• _READING PASSAGE_:

[Start of Attachment]

From f58675bfb36b67cdbca4d2356a2f580e7a706ec3 Mon Sep 17 00:00:00 2001
From: TianyuLi0 <116711075+TianyuLi0@users.noreply.github.com>
Date: Tue, 26 Aug 2025 22:09:17 +0800
Subject: [PATCH] [CPU] add cpu fused moe pytorch native implementation
 (#23146)

Signed-off-by: Tianyu Li <tianyu.li@arm.com>
Co-authored-by: Li, Jiang <jiang1.li@intel.com>
---
 .../layers/fused_moe/cpu_fused_moe.py         | 286 +++++++++++-------
 vllm/model_executor/layers/fused_moe/layer.py |   4 +-
 2 files changed, 180 insertions(+), 110 deletions(-)

diff --git a/vllm/model_executor/layers/fused_moe/cpu_fused_moe.py b/vllm/model_executor/layers/fused_moe/cpu_fused_moe.py
index e67ff66882102..769a04b7de89d 100644
--- a/vllm/model_executor/layers/fused_moe/cpu_fused_moe.py
+++ b/vllm/model_executor/layers/fused_moe/cpu_fused_moe.py
@@ -3,10 +3,110 @@
 from typing import Callable, Optional
 
 import torch
+from torch.nn import functional as F
 
 from vllm import envs
 
 
+def silu_and_mul(x: torch.Tensor) -> torch.Tensor:
+    d = x.shape[-1] // 2
+    return F.silu(x[..., :d]) * x[..., d:]
+
+
+def grouped_topk(
+    hidden_states: torch.Tensor,
+    gating_output: torch.Tensor,
+    topk: int,
+    renormalize: bool,
+    num_expert_group: int = 0,
+    topk_group: int = 0,
+    scoring_func: str = "softmax",
+    e_score_correction_bias: Optional[torch.Tensor] = None
+) -> tuple[torch.Tensor, torch.Tensor]:
+    assert hidden_states.shape[0] == gating_output.shape[0], (
+        "Number of tokens mismatch")

[End of Attachment]

• _WORK INSTRUCTION 1_:
Answer these from the CPU fused MoE patch:
(a) How many files does it change?
(b) What is the default value of `scoring_func` in `grouped_topk`?
(c) Under what short name is `torch.nn.functional` imported?
• _WORK INSTRUCTION 2_:
Continue the CPU fused MoE patch from the point where it stops, finishing the `grouped_topk` function in the same diff style.

• _GIVEN ENTRIES_:
[Start of Attachment]

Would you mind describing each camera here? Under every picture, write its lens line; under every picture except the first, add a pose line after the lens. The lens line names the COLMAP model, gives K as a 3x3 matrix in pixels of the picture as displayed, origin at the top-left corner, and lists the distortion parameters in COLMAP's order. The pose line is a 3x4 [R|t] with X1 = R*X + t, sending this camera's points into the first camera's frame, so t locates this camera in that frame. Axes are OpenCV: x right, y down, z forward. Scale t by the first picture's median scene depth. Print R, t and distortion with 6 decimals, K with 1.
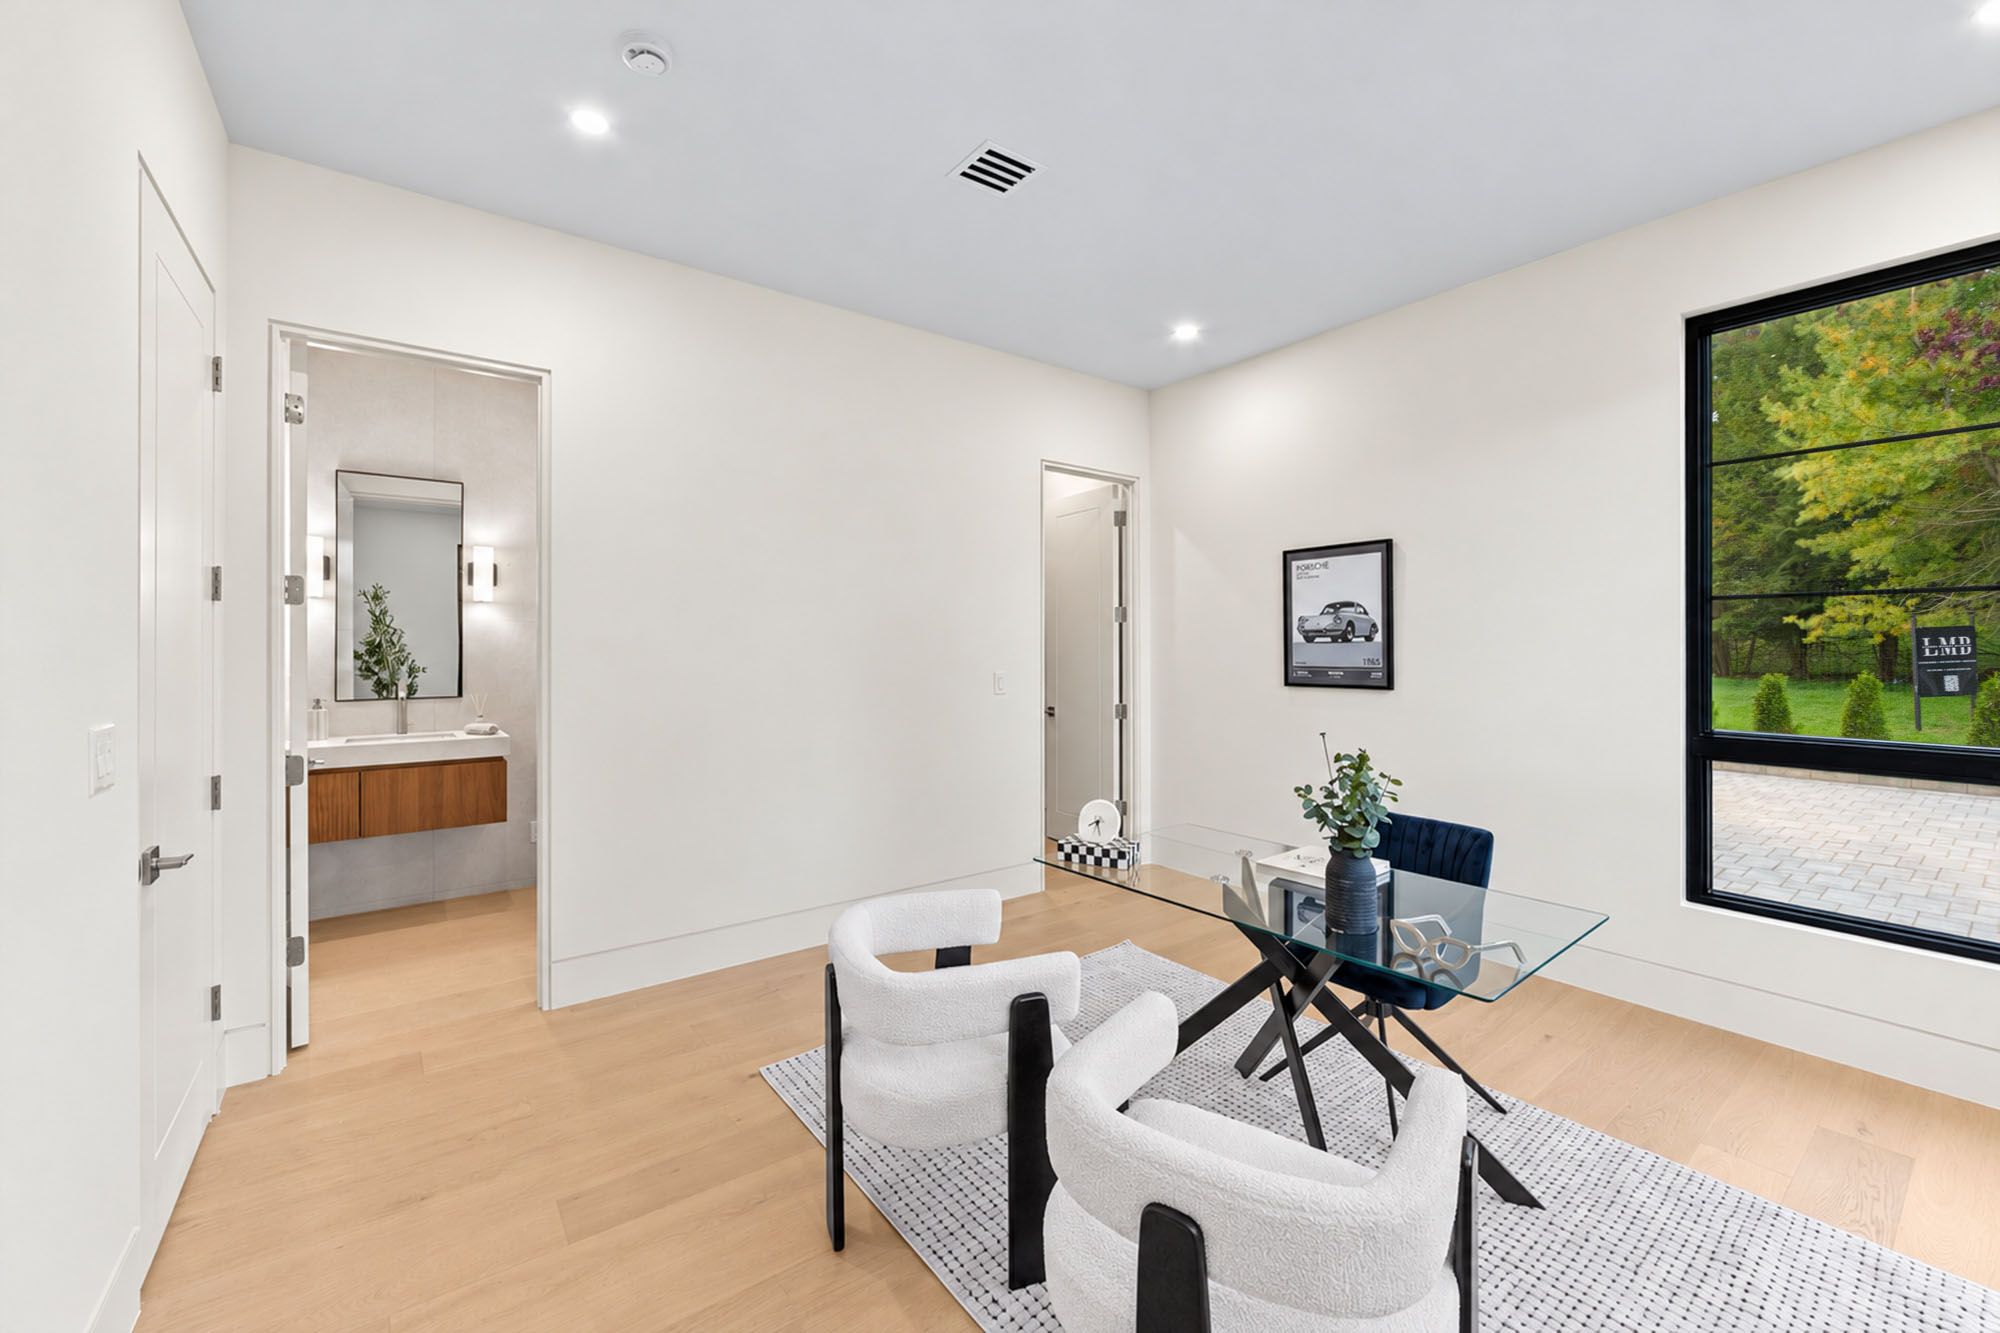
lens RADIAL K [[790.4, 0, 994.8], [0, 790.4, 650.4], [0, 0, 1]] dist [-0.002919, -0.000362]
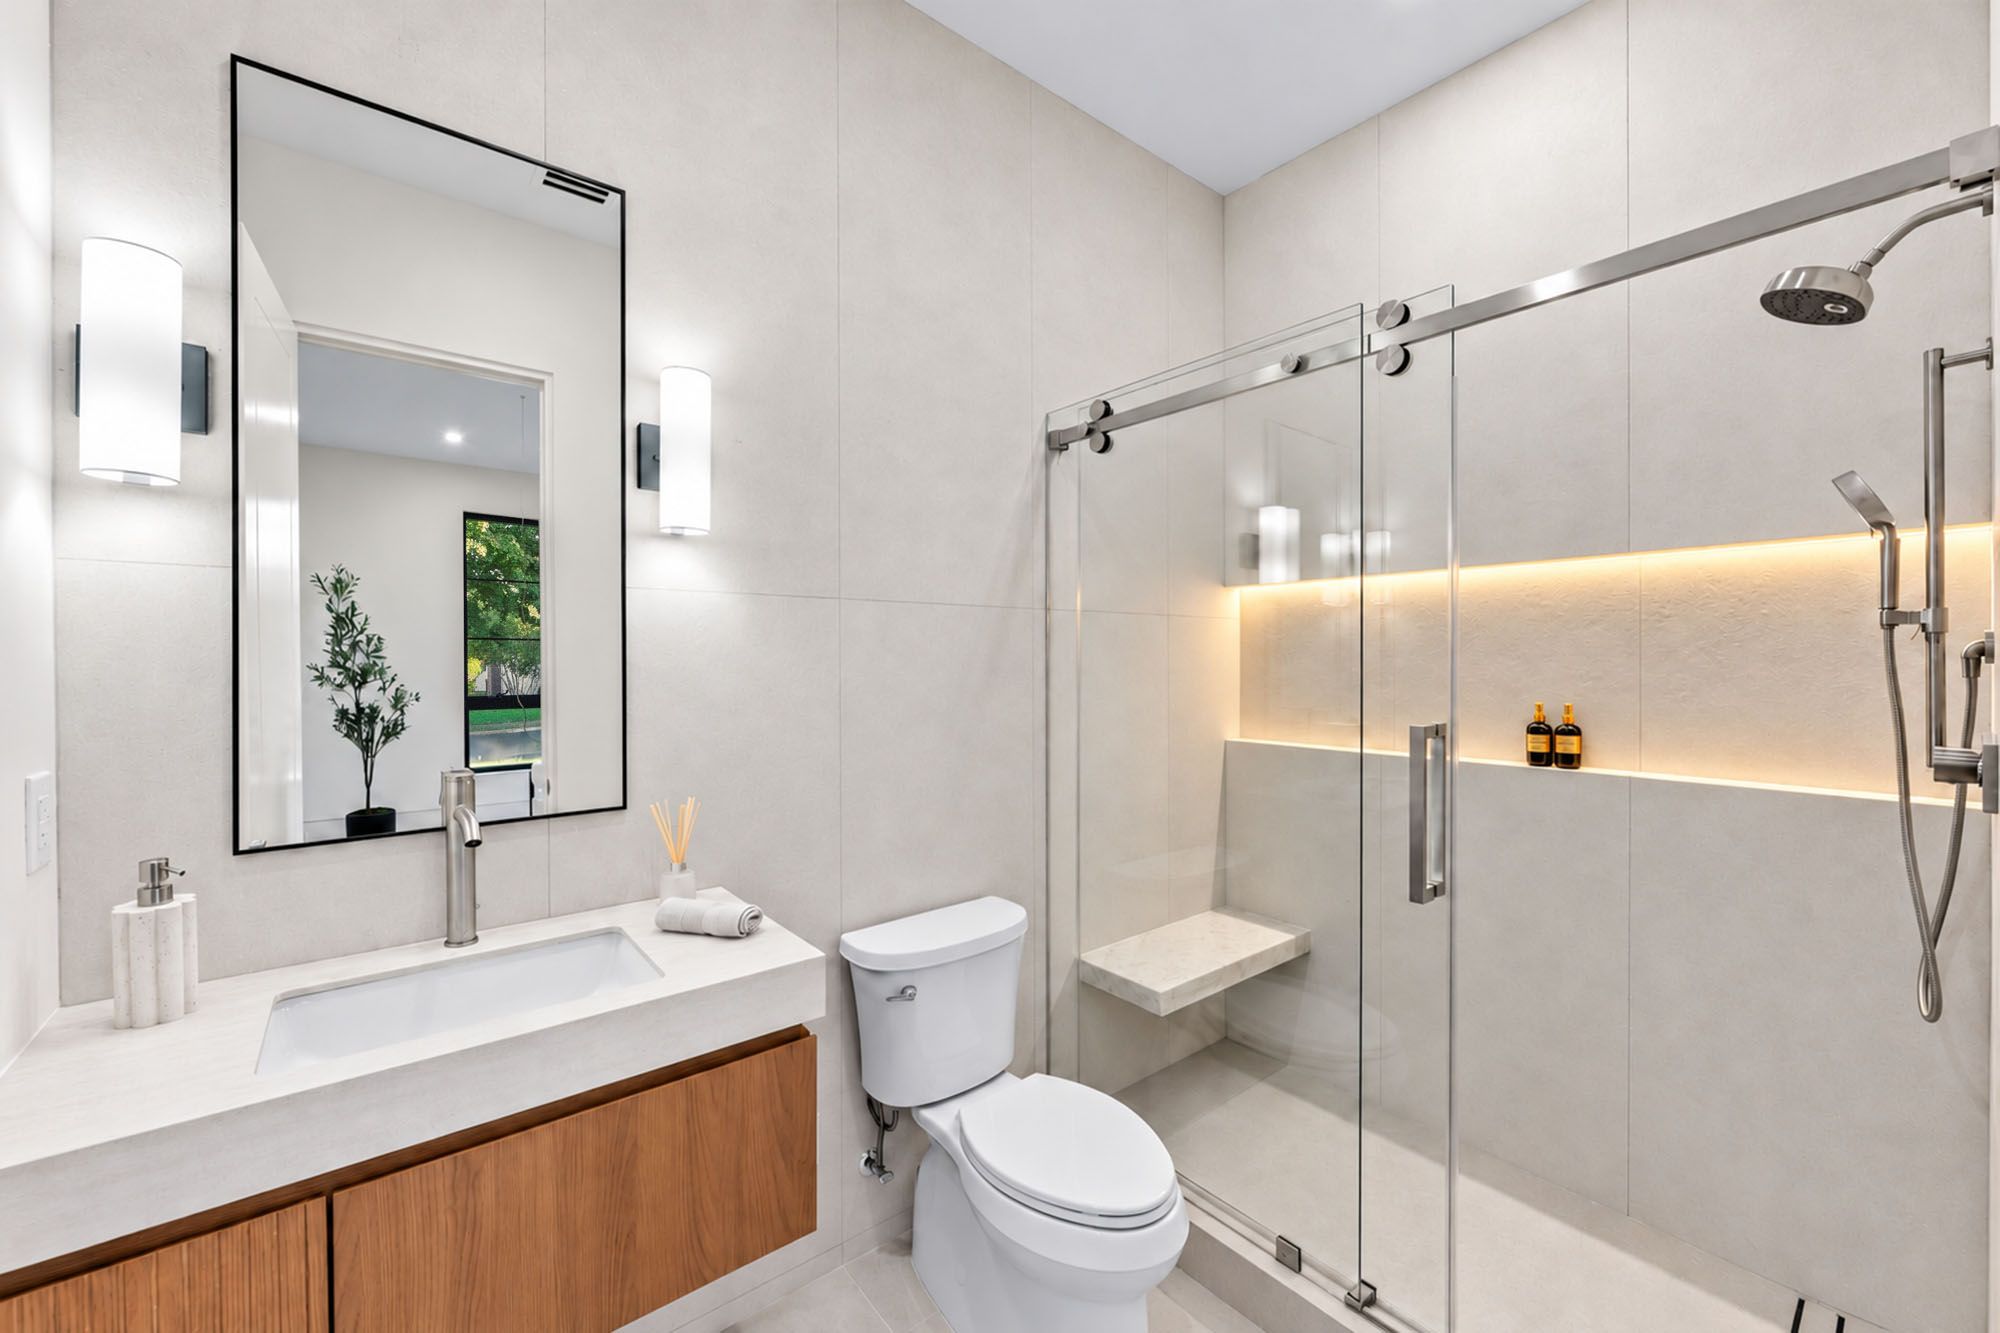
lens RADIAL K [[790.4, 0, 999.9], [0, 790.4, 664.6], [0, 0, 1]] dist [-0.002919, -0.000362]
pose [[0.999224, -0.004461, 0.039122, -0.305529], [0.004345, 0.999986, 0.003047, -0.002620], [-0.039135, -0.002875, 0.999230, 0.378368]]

[End of Attachment]
[Start of Attachment]

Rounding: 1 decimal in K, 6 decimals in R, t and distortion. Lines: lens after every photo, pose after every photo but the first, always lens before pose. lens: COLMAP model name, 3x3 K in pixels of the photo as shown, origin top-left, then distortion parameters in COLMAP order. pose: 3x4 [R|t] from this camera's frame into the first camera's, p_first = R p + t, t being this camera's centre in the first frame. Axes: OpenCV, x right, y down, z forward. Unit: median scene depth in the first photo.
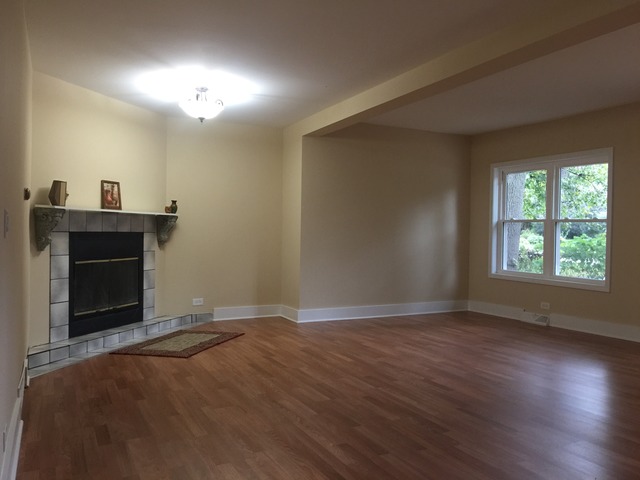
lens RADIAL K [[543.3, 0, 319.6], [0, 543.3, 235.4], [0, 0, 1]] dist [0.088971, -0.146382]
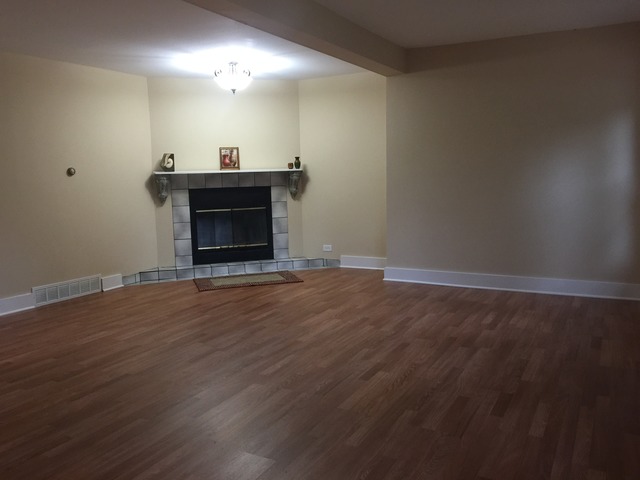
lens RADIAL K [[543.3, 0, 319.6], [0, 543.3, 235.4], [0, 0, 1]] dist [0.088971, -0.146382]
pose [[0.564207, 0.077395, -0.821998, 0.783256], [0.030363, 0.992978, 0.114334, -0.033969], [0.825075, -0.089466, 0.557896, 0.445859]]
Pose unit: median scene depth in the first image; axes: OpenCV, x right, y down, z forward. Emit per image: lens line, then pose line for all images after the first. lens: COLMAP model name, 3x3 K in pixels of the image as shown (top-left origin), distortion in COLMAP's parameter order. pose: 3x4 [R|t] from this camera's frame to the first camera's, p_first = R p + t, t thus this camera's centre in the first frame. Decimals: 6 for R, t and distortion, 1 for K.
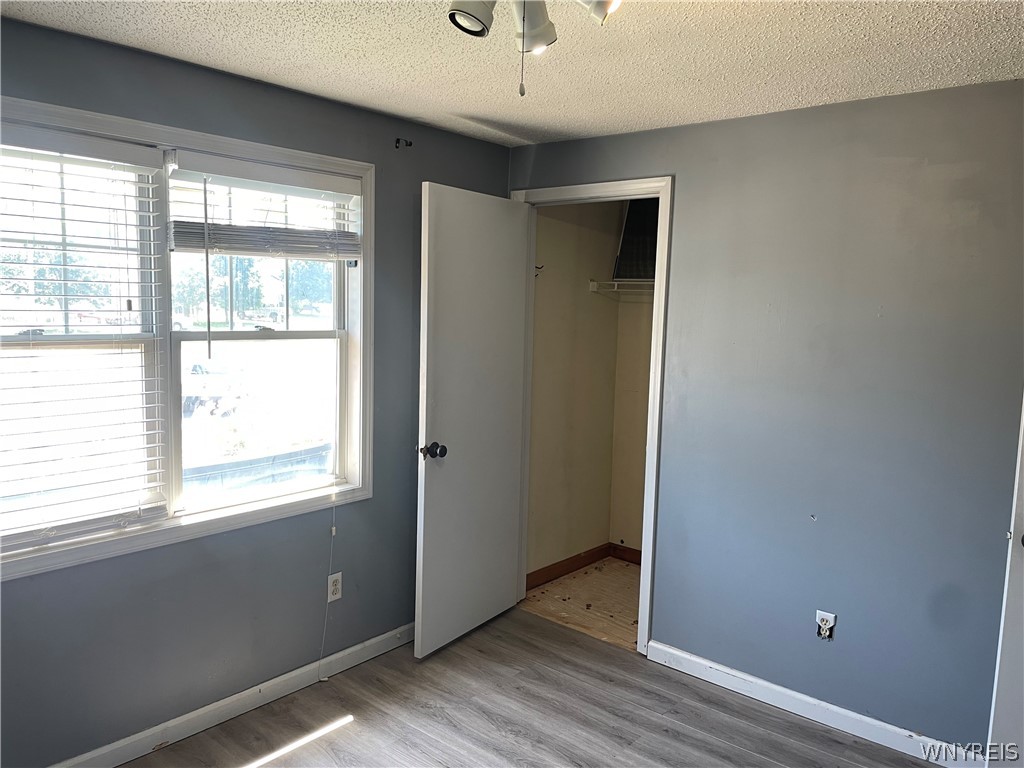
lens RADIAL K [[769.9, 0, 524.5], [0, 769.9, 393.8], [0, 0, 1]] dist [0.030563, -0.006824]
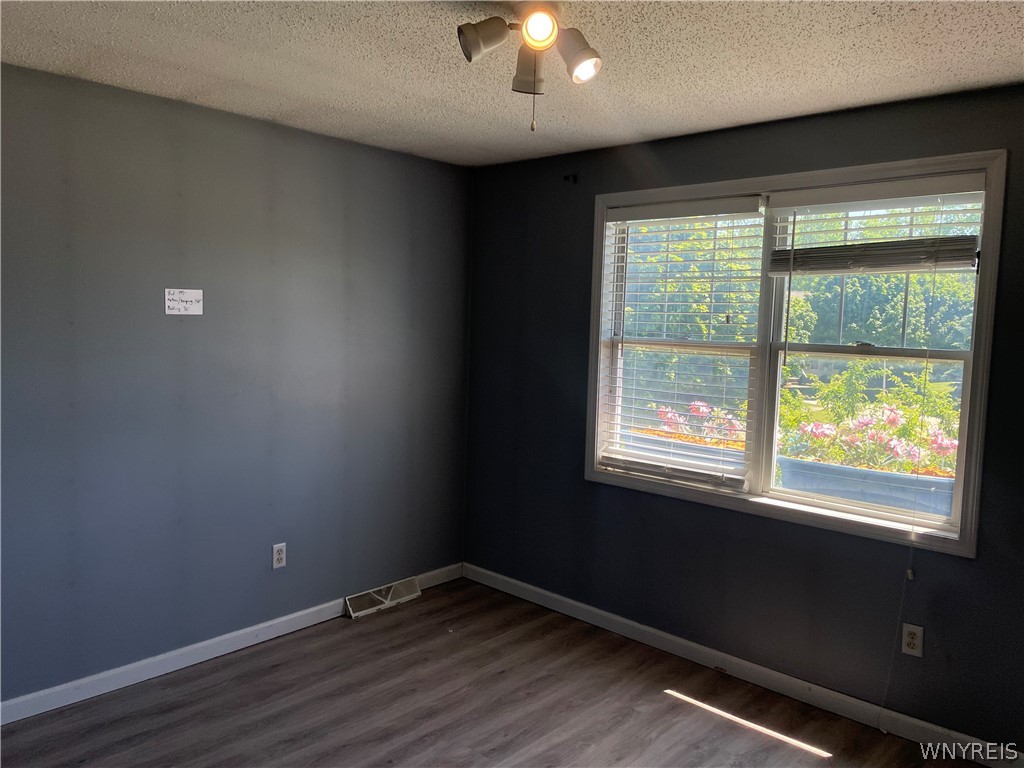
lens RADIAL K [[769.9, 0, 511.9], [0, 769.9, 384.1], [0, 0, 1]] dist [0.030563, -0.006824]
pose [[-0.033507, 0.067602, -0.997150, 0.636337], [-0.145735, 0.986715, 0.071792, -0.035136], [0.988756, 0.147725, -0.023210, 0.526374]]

[End of Attachment]

• _EXERCISE RESPONSE 1_:
(a) 2 files
(b) "softmax"
(c) F

• _EXERCISE RESPONSE 2_:
+
+    gating_output = gating_output.float()
+    if scoring_func == "softmax":
+        scores = torch.softmax(gating_output, dim=-1)
+    elif scoring_func == "sigmoid":
+        scores = gating_output.sigmoid()
+    else:
+        raise ValueError(f"Unsupported scoring function: {scoring_func}")
+
+    num_token = scores.shape[0]
+    if e_score_correction_bias is not None:
+        original_scores = scores
+        scores = scores + e_score_correction_bias.unsqueeze(0)
+        group_scores = (scores.view(num_token, num_expert_group,
+                                    -1).topk(2, dim=-1)[0].sum(dim=-1))
+    else:
+        group_scores = scores.view(num_token, num_expert_group,
+                                   -1).max(dim=-1).values  # [n, n_group]
+    group_idx = torch.topk(group_scores, k=topk_group, dim=-1,
+                           sorted=False)[1]  # [n, top_k_group]
+    group_mask = torch.zeros_like(group_scores)  # [n, n_group]
+    group_mask.scatter_(1, group_idx, 1)  # [n, n_group]
+    score_mask = group_mask.unsqueeze(-1).expand(
+        num_token, num_expert_group,
+        scores.shape[-1] // num_expert_group).reshape(num_token, -1)  # [n, e]
+    tmp_scores = scores.masked_fill(~score_mask.bool(),
+                                    float("-inf"))  # [n, e]
+
+    if e_score_correction_bias is not None:
+        topk_ids = torch.topk(tmp_scores, k=topk, dim=-1, sorted=False)[1]
+        topk_weights = original_scores.gather(1, topk_ids)
+    else:
+        topk_weights, topk_ids = torch.topk(tmp_scores,
+                                            k=topk,
+                                            dim=-1,
+                                            sorted=False)
+
+    if renormalize:
+        topk_weights = topk_weights / topk_weights.sum(dim=-1, keepdim=True)
+
+    return topk_weights, topk_ids.to(torch.int32)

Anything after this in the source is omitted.